Task 1: Identify each of the rows below that contains the string "kern" and copy those rows in full. Case counts.

Selected extract:

# # # # # # #

To validate the proposed method, we selected a typical surface water treatment plant as an experimental case study. A top–down decomposition strategy was adopted to divide the system into four subsystems, namely “System Interaction with External Environment”, “Main Water Flow Treatment”, “Wastewater Recirculation”, and “Chemical Dosing”, based on the core functions, key characteristics, and target application scenarios of the surface water treatment plant.
The System Interaction with External Environment subsystem includes raw water intake and treated water output, including components such as the external environment, rainwater collection basin, and clear water reservoir. The Main Water Flow Treatment subsystem represents the core process of rainwater purification, including components such as distribution chambers, sedimentation tanks, siphon filters, and corresponding pipelines. The Wastewater Recirculation subsystem handles the recirculation and retreatment of backwash water and sludge, including components such as pipelines, valves, and corresponding control units. The Chemical Dosing subsystem is responsible for adding chemical agents to the main water flow to improve water quality, including components such as dosing equipment and corresponding chemical feed pipelines.

# # # # # # #

Extracted records:
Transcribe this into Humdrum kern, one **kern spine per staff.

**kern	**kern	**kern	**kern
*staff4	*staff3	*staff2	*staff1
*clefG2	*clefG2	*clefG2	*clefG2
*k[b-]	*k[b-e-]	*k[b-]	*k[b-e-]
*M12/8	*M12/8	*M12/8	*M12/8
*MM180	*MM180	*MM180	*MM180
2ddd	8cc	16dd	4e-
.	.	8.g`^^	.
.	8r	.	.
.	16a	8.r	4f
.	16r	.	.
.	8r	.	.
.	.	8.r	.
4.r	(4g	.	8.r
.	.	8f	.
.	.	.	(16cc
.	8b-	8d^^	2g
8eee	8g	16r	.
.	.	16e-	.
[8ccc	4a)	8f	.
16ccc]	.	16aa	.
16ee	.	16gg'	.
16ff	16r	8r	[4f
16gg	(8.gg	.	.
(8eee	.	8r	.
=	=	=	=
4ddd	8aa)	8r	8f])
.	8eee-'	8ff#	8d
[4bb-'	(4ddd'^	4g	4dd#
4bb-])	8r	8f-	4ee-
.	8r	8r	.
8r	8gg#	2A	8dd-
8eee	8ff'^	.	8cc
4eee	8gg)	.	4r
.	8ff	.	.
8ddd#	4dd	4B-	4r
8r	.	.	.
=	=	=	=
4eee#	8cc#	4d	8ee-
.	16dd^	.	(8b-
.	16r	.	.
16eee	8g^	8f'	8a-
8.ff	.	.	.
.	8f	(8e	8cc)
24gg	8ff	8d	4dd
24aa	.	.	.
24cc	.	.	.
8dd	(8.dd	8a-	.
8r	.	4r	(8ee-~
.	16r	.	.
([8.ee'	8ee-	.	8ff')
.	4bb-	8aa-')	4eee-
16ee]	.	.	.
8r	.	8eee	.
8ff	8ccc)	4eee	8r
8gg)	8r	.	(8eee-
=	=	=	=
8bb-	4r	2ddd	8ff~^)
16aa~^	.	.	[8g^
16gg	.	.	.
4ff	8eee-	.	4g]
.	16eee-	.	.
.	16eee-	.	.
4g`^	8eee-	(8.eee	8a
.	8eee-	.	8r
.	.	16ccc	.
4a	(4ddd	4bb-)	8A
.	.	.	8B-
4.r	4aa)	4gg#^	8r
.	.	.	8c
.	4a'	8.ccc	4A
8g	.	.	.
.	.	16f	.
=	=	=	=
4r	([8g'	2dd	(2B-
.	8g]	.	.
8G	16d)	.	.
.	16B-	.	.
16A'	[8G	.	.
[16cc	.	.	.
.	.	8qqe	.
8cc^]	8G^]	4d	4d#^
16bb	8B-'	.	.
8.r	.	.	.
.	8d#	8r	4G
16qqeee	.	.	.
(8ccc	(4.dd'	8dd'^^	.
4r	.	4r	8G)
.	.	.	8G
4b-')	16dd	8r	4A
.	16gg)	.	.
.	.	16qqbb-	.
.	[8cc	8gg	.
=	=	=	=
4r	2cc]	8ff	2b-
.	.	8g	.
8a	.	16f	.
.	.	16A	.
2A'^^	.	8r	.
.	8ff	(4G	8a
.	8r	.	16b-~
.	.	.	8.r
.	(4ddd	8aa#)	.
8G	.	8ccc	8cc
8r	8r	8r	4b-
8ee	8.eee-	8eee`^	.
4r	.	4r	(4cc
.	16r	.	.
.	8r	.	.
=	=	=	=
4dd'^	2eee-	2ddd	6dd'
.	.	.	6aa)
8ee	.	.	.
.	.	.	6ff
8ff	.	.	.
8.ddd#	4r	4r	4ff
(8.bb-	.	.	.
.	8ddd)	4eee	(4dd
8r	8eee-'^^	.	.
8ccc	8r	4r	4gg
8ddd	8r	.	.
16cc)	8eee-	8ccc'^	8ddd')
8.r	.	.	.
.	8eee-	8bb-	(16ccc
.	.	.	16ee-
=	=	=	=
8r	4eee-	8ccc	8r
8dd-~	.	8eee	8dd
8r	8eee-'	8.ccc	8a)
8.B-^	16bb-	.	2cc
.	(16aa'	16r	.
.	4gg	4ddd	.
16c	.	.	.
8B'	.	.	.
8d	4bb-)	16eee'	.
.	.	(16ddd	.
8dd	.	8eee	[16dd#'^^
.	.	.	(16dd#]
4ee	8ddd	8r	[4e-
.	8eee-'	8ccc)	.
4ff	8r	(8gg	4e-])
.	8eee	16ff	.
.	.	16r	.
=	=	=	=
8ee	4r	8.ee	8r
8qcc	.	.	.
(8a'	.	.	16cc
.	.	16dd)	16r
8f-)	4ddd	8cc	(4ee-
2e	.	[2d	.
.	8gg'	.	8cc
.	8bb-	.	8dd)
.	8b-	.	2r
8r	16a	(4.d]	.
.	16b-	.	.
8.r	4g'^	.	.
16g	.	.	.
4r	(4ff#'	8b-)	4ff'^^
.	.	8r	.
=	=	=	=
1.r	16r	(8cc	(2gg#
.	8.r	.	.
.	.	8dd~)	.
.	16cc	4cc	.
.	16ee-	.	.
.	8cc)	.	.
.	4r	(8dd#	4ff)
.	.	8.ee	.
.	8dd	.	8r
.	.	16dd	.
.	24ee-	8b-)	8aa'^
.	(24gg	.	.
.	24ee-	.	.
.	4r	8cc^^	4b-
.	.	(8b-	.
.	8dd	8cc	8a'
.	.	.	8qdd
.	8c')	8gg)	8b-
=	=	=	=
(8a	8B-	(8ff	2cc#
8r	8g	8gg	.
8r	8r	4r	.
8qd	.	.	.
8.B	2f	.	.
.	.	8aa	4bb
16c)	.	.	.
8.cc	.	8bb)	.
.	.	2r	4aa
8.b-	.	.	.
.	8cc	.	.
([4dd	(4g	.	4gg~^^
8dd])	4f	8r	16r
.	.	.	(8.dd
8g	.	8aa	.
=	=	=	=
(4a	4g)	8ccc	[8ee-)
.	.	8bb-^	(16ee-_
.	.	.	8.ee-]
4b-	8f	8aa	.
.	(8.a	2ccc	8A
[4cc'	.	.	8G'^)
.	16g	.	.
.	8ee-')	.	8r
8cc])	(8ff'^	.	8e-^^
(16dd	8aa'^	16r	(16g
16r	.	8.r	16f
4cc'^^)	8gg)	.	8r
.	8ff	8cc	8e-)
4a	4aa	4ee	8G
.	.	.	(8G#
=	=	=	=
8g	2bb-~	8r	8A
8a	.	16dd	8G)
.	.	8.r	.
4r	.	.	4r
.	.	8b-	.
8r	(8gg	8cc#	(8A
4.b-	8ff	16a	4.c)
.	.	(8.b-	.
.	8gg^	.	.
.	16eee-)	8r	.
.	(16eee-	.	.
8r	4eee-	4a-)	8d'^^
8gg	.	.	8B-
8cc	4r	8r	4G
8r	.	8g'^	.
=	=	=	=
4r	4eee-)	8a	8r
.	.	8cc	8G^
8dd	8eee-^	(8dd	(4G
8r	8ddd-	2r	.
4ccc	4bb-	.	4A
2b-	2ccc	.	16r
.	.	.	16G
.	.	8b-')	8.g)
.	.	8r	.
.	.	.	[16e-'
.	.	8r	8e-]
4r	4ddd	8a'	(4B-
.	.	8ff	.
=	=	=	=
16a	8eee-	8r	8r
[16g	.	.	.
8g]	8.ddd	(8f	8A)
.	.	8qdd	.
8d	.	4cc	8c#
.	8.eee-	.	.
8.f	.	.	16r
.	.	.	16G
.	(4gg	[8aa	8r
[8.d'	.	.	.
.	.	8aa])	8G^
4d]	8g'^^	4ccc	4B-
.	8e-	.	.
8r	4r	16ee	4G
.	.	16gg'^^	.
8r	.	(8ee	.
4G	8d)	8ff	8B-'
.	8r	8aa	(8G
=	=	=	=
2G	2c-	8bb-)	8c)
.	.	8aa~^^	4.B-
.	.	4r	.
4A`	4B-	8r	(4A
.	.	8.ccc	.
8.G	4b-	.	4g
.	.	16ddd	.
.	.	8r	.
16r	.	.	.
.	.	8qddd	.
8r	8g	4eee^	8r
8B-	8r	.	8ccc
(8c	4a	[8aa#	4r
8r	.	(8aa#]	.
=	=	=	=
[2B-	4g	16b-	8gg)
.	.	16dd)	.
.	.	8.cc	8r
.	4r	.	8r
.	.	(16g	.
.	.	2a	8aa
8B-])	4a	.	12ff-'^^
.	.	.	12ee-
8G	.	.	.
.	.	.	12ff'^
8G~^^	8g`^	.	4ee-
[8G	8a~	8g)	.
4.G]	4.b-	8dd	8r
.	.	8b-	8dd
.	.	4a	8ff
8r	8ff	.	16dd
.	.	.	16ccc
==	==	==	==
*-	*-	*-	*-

# # # # # # #

Task 2: Reproduce the passage about the water treatment plant word for word, from "The System Interaction" up to and including "chemical feed pipelines.".

Task answer 1:
Transcribe this into Humdrum kern, one **kern spine per staff.
**kern	**kern	**kern	**kern

Task answer 2:
The System Interaction with External Environment subsystem includes raw water intake and treated water output, including components such as the external environment, rainwater collection basin, and clear water reservoir. The Main Water Flow Treatment subsystem represents the core process of rainwater purification, including components such as distribution chambers, sedimentation tanks, siphon filters, and corresponding pipelines. The Wastewater Recirculation subsystem handles the recirculation and retreatment of backwash water and sludge, including components such as pipelines, valves, and corresponding control units. The Chemical Dosing subsystem is responsible for adding chemical agents to the main water flow to improve water quality, including components such as dosing equipment and corresponding chemical feed pipelines.